Patient safety is a major concern for every health professional. However, for cardiologists, the interaction of certain drugs and heart conditions make vigilance against contraindications and complications an added battle. EMRs can help, but only if they work reliably and clinicians observe alerts.
A heart-stopping reaction
Among the many conditions where physicians stand to ensure patient safety through electronic records-guided methods, QTc interval prolongation and subsequent ventricular tachycardia could make an enormous impact. QTc interval prolongation is a serious problem. As the heart’s beat lengthens, it puts a patient at risk for torsades de pointes, a life-threatening polymorphic ventricular tachycardia, ultimately leading to cardiac arrest (Circ Cardiovasc Qual Outcomes 2014; 7:381-390). When patients present at admission with already lengthened QTc intervals, adding certain drugs to the mix puts them at risk for potentially fatal complications.
In an effort to improve patient safety, research teams have been working independently to come up with ways to alert physicians, pharmacists and other care staff to potential problems before they start. But, part of the problem is finding an effective alert that won’t be ignored.

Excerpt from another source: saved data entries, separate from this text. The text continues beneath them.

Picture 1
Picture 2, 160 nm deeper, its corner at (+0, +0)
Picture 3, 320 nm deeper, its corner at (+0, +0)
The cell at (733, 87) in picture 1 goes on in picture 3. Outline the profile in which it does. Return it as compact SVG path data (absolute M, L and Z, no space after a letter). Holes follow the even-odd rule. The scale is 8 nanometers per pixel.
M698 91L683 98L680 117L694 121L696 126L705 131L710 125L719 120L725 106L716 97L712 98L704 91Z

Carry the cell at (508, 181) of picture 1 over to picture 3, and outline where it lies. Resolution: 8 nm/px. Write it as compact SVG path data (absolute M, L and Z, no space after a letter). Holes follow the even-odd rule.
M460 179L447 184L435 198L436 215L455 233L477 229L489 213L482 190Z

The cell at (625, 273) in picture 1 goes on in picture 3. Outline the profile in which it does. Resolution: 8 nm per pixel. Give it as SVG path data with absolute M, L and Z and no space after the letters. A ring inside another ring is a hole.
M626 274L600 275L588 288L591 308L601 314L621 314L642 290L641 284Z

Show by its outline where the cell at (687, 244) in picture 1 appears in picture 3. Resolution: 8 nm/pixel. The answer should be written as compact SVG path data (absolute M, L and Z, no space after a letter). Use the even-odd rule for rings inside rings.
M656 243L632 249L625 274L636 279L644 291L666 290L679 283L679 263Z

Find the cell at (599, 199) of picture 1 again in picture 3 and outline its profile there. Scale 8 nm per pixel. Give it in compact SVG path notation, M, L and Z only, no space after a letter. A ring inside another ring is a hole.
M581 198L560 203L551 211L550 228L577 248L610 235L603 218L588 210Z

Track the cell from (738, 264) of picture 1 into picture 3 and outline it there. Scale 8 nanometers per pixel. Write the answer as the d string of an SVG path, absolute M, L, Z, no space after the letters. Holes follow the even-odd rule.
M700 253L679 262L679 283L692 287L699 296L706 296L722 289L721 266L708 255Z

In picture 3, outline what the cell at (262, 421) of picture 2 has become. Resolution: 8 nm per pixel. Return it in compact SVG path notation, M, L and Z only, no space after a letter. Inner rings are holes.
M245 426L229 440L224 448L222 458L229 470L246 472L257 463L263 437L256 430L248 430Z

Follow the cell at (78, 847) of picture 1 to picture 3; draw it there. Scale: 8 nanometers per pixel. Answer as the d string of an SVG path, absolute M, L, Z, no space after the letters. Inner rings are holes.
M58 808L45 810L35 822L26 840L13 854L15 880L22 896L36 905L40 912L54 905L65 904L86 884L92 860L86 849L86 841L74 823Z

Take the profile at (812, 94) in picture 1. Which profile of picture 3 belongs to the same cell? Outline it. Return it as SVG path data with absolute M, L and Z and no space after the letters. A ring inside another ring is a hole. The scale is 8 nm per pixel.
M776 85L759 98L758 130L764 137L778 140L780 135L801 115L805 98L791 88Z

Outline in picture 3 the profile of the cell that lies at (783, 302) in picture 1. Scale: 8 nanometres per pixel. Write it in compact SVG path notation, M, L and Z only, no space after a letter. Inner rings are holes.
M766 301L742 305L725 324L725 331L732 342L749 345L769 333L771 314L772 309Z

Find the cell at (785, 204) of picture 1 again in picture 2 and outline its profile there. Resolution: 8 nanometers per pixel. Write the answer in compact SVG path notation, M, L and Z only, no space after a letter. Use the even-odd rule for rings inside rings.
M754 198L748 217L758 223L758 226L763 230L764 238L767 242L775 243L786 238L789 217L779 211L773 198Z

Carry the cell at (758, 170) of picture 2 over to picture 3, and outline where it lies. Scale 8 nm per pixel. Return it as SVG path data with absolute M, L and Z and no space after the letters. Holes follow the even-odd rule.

James E. Tisdale, PharmD, BCPS, is a professor with the College of Pharmacy at Purdue University in Indianapolis. He leads one of the teams that developed an alert using an EMR to give staff notice when a patient who presents with QTc interval prolongation is prescribed a medication that could exacerbate the problem. “This all came about because we had some colleagues in the pharmacy department at Methodist Hospital [in Indianapolis] whose clinical opinion was that they were getting a lot of patients with QT prolongation.”
Tisdale and colleagues found QTc interval prolongation occurs in about a quarter of the patients admitted to the cardiac intensive care units [ICUs] in the Indiana University Health System. “A substantial proportion of those patients, despite having QT prolongation at admission, went on to be prescribed QT interval prolonging drugs in the ICU. So, they were at risk and they went on to receive these drugs anyway, which would increase their risk further.” More than 18 percent of patients overall had a QT interval length of over 500 ms (Drug Saf 2012; 35:459-470).
In order to reduce the risks to patients, Tisdale and colleagues looked to the EMR systems for help. “We thought that one way of addressing the problem was to develop a computer decision support system alert, but we needed it to make it specific enough so that it would only fire when there’s a real problem,” Tisdale says. Otherwise, he notes, healthcare professionals are apt to ignore it.
This meant building the alert from the ground up. Tisdale and colleagues analyzed QTc interval prolonging risk factors and developed a risk score scale that could be coded into their alert system.
When a patient, based on the data coded into the system, was at moderate or high risk for QT prolongation and a medication was prescribed that could potentially lengthen QTc intervals, the alerts triggered. Combined, he noted, patients with a moderate to high risk had a “greater than 50 percent chance of developing QT prolongation in the hospital.”
“When a patient comes into the unit, and actually now into the hospital, the computer calculates their risk score for developing QT prolongation. It will determine whether they’re low, moderate or high risk. The computer won’t do anything with that unless the patient is also prescribed a drug that is known to prolong the QT interval,” Tisdale notes. “When that happens, a computer alert will fire if the patient is at moderate or high risk, but it will not fire if the patient is at low risk. It discriminates. It only fires if there’s a certain level of risk.”
The ability for the system to discriminate between high and low risk is a major step toward improved patient safety. Without it, this system would run into problems experienced by users of most commercial drug interaction alert systems: alert fatigue.
The boy who cried wolf
Alerts provided by many commercial systems are intended to help reduce patient risk, but tend to get ignored. “The problem with those alerts is that they’re nonspecific, usually for legal reasons they’ll fire for any potential of drug interaction, no matter how low the likelihood is or how low the risk of harm is,” Tisdale says. “It’s like the boy crying wolf.